II. Counts 1 and 3 — Clear And Specific Order
Defendant also argues that the consent order is not sufficiently clear and specific to support criminal contempt charges. In order to hold defendant guilty of criminal contempt, the order must be sufficiently specific to put defendant on notice that his conduct is unlawful. See Voss, 82 F.3d at 1525. The Tenth Circuit has stated:
It is, of course, well-accepted that an injunction must be worded in such specific terms and with such detail as to put the party enjoined on notice of precisely what he is called upon to do or refrain from doing.
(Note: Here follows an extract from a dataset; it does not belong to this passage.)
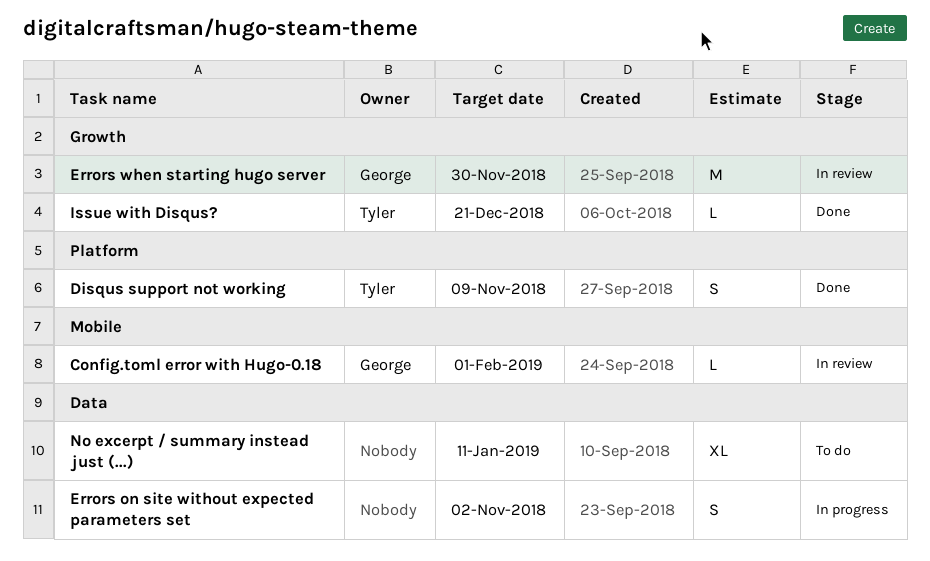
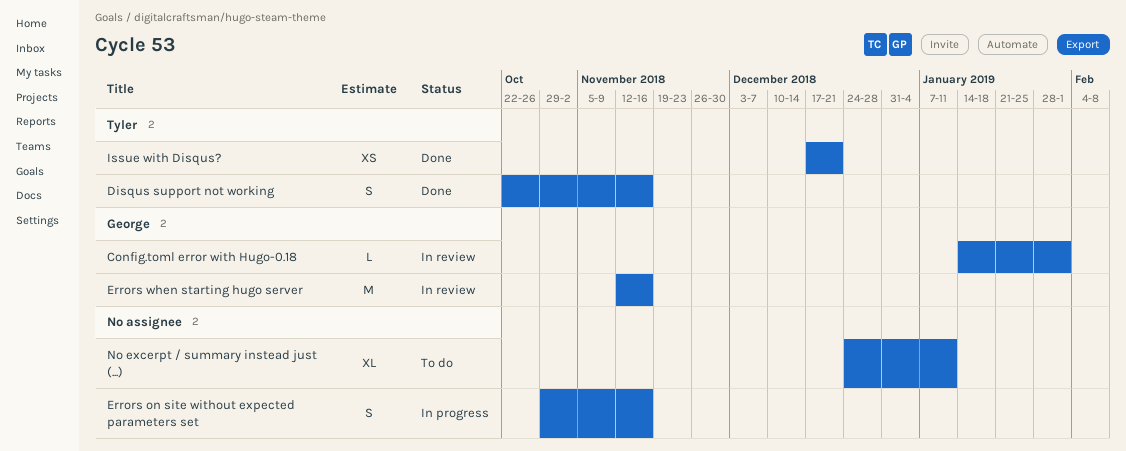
Disqus support not working, due: Nov 9 -> Nov 16
Errors on site without expected parameters set, due: Nov 2 -> Nov 16
Errors when starting hugo server, due: Nov 30 -> Nov 16
Issue with Disqus?, estimate: L -> XS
It cannot be so general as to leave the party open to the hazard of conducting business in the mistaken belief that it is not prohibited by the injunction and thus make him vulnerable to prosecution for contempt.Williams v. United States, 402 F.2d 47, 48 (10th Cir. 1967).
Defendant does not assert that the language in the order is ambiguous. Defendant contends, however, that the order is unclear in light of its background and purposes. Specifically, defendant contends that the purposes of the consent order were to (1) bar him "from continuing to promote business ventures in an unfair and deceptive manner's and (2) require him to comply with the franchise disclosure requirements in 16 C.F.R. Part 636. Memorandum of Law of Defendant Dennis W. Vaughan, III In Support Of His Motion To Dismiss ("Defendant's Memorandum") (Doc. #17) filed August 30, 2001, at 6 (quoting Indictment ¶¶ 1-2). Defendant argues that in light of this background, he "could have reasonably expected that he was responding to the complaint against him and obeying the Injunction so long as he complied with the disclosure requirements and prohibitions set forth in 16 C.F.R. Part 436."Defendant's Memorandum at 6.
Defendant cites cases which support the proposition that the Court may consider the background of the injunction when determining whether it is sufficiently specific; none of the cases, however, support defendant's position in this case. See United States v. Christie Indus., Inc., 465 F.2d 1002, 1006 (3d Cir. 1972) (where injunction gives fair warning of forbidden acts it cannot be avoided on merely technical grounds);Terminal R. Ass'n of St. Louis v. United States, 266 U.S. 17, 29 (1924) (court will not expand original decree beyond meaning of its terms when read in light of issues and purpose for which suit was brought). The consent order unambiguously prohibits defendant from advertising, promoting, offering for sale or selling any franchise or business venture or assisting others in such activities. See Consent Order at 3. Moreover, it clearly states that business ventures include "any written or oral arrangement, however denominated, whether or not covered by the Franchise Rule. . . ." Id. at 2 (emphasis added). The terms of the order are sufficiently clear and specific to put defendant on notice that his alleged conduct is unlawful. Moreover, the alleged misconduct in this case is strikingly similar to the conduct which prompted the consent order. See Williams, 402 F.2d at 49 (cannot say injunction was vague where defendant used same corporate name, same unlawful method of raising money and recited same untruths to investors).
Whether defendant misunderstood the terms of the order is a question of fact for the jury in determining willfulness.
IT IS THEREFORE ORDERED that Defendant's Motion To Dismiss (Doc. #16) filed August 30, 2001 be and hereby is OVERRULED.